Who can benefit from the therapy you do?
I work with all kinds of presenting symptoms and conditions: anxiety, depression, post-traumatic stress disorder(PTSD), bipolar.
In order to benefit from the work I do, you must simply be ready to engage at a deep level with yourself, body as well as psyche, and want change badly enough to commit to the process.
As with anything you do, mindset is essential to success.
What about medication?
If you are currently taking psychotropic medication, that is between you and your prescribing doctor. Research shows that a combination of medication and psychotherapy is better than medication alone. You might find after a while, depending on your diagnosis and the type of medication you are taking, that you’ll be able to cut down the dose and eventually go off it. If you are not on medication, but think you might need it, I suggest waiting until we’ve met so we can assess it together. My general attitude is that sometimes the right medication at the right time and the right dose can be beneficial, providing support to do the inner work, but that for most people, it’s not actually needed. I recommend and sometimes give essential oils and flower essence remedies to people when I feel they will be helpful.
How often do we meet?
In the beginning, it is important to come at least once a week. This helps us build our relationship and maintain a safe container for the work we are doing together.

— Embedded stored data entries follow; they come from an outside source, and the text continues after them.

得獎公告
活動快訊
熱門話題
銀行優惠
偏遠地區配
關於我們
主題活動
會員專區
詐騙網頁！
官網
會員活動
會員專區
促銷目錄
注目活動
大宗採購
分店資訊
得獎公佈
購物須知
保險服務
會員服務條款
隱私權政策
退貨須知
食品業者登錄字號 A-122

Once we’ve established momentum, if you desire it, we can experiment with biweekly sessions to see how you do.
As we near completion, we can taper to monthly sessions as you make the transition out of therapy.
I am also available for short-term “tune-ups” after you’ve left and gone out on your own.
How long will therapy take and when will I know when I’m done?
This is different for everyone. It depends so much on where you are in your process, if you’ve been in therapy before and how that’s gone, what your commitment and goals are, and how ready you are for change. This is a question I’ll be more easily able to assess and answer after our initial free 15 minute phone consultation.
I’ve had a very few people get what they need in just a few sessions. Usually these people aren’t looking for big life changes and/or have had a lot of previous therapy.
The majority of people wanting to make major changes in their psyches and lives take a minimum of a year.
We’ll both have a sense of when the end is near. The paradoxical truth of good therapy is that it’s sad to see it end and we have to part ways, as we’ve become very close in the process. It is through this closeness that the deepest change happens.
What is your fee and do you take insurance?
My fee is $120 for a full hour session.
I am currently accepting two insurances, Presbyterian and Christus Health Plan. I am willing to provide invoices for other plans if you have out-of-network benefits. You can call your insurance company to inquire. It will be up to you to pay for your sessions and get reimbursed in that case.
Be aware that using your insurance requires me to diagnose you with a mental disorder in order to prove “medical necessity,” and that your insurance company then has the right to dictate your treatment and cut off funds for it when it sees fit.